RIP, Mr Emerson, mein Beileid allen Freunden und Angehörigen, und meinen Respekt seinen Leistungen für diejenigen, denen sein Werk so viel bedeutet hat.
Da wir hier angefangen haben, auch unsere persönliche Eindrücke von und Bezüge zu diesem Werk zu schildern -- hier nun meine, auch oder gerade weil sie sich vielleicht nicht so harmonisch in die anderen einfügen. Versteht es als Erweiterung des Stimmungsbildes.
In meiner Diskobiografie sind ELP eines der großen Paradebeispiele für die Musik, gegen die diejenige Musik gerichtet war, mit der ich sozialisiert wurde. Punk, Hardcore, Grind, Crust, und wie sie alle hießen, haben ihre Wurzeln ja nicht zuletzt in einer abgrundtiefen Verachtung für das, was in den 70ern unter ›Prog Rock‹, ›Art Rock‹ o.ä. lief. Zwar haben sich meine musikalischen Vorlieben massiv erweitert in den letzten 20 Jahren, auch auf Bereiche, mit denen ein ›echter‹ Punkrocker (einer, der den Punk auch als seine persönliche Daseinsweise begreift), nichts zu tun haben will (Free Jazz, moderne Klassik, Gamelan, und natürlich fast alle Spielarten synthetischer Musik). Aber ELP, gemeinsam mit z.B. Pink Floyd, Yes, Genesis, Uriah Heep, King Crimson, Jethro Tull, Parsons, und fangt mir erst recht nicht mit Jaco Pastorius an -- das ist so der Inbegriff für Musik, die mir persönlich nichts, aber auch gar nichts kommuniziert. Ihr gelingt es nicht, Kontakt zu mir als Hörer aufzunehmen. Und dieses Scheitern schreibe ich -- als extrem breit aufgestellter und offener Rezipient -- eben nicht nur mir, sondern maßgeblich eben auch dieser Musik zu.
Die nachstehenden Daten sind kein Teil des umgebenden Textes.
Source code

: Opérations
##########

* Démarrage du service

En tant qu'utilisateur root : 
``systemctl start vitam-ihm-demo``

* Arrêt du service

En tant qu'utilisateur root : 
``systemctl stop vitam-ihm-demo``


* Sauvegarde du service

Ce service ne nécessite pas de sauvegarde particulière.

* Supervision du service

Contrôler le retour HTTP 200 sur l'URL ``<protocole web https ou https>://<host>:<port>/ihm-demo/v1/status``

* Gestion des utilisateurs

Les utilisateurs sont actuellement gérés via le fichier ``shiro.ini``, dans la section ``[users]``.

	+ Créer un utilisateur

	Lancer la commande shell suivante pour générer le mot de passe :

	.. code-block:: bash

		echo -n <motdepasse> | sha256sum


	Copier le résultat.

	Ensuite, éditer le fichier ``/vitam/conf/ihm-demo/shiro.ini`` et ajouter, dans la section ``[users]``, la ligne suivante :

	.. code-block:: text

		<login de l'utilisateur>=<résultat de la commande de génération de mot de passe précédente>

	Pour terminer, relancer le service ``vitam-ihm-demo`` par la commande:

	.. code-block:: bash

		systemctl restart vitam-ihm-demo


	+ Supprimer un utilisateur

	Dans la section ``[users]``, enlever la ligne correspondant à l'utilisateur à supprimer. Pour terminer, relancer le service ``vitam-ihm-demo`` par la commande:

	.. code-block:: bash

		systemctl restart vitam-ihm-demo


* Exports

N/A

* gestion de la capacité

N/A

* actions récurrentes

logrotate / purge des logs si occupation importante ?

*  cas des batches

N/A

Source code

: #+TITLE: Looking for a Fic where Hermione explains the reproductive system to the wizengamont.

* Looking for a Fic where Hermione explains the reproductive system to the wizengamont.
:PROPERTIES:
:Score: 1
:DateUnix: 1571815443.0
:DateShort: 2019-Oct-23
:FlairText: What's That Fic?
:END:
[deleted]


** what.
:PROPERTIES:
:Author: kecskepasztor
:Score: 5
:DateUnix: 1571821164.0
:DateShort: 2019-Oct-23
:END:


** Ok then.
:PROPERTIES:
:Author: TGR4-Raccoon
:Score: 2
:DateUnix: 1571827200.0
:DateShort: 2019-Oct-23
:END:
Mehr noch, ich bin überzeugt und zuversichtlich, dass die unbefangeneren Musikhistoriker in zwei, drei Generationen, wie ich zu dem Urteil kommen werden, dass diese Musik über ein vergleichsweise schlechtes Signal-Rausch-Verhältnis verfügt. Mit extrem vielen Daten werden extrem wenig Informationen rübergebracht. Stundenlanges, selbstverliebtes Gegniedlliedlgniedl in (zweiffellos!) höchster technischer Perfektion, aber ohne jeden Bezug zu einer Außenwelt mit tatsächlichen Rezipienten (und übrigens auch ohne den Versuch zur Provokation, Verstörung, Grenzüberschreitung, was für mich ebenfalls wertvolle Kunst ausmacht). Man vergleiche das mit dem fantastischen Wirkungsgrad z.B. eines Ramones-Songs oder früh-90er-Basic-Channel-Tracks (viel mit wenig) oder der unerreichten Informationsdichte z.B. einer Ornette-Coleman-Platte (viel mit viel), auf der quasi jede Note die komplette Geschichte des schwarzen Amerika enthält, und Adorno/Horkheimers ›Dialektik der Aufklärung‹ gleich mit.
Ich wiederhole sicherheitshalber nochmal: das sind bloß €0.02 über meinen persönlichen Bezug zu der von Emerson repräsentierten Musik, und zur Einschätzung ihres m.E. fragwürdigen ästhetischen Werts. Das alles also völlig unabhängig von seiner Person, über die ich an dieser selbst dann kein schlechtes Wort über die Lippen brächte, wenn ich dazu befähigt wäre, denn das gehört sich selbstverständlich nicht.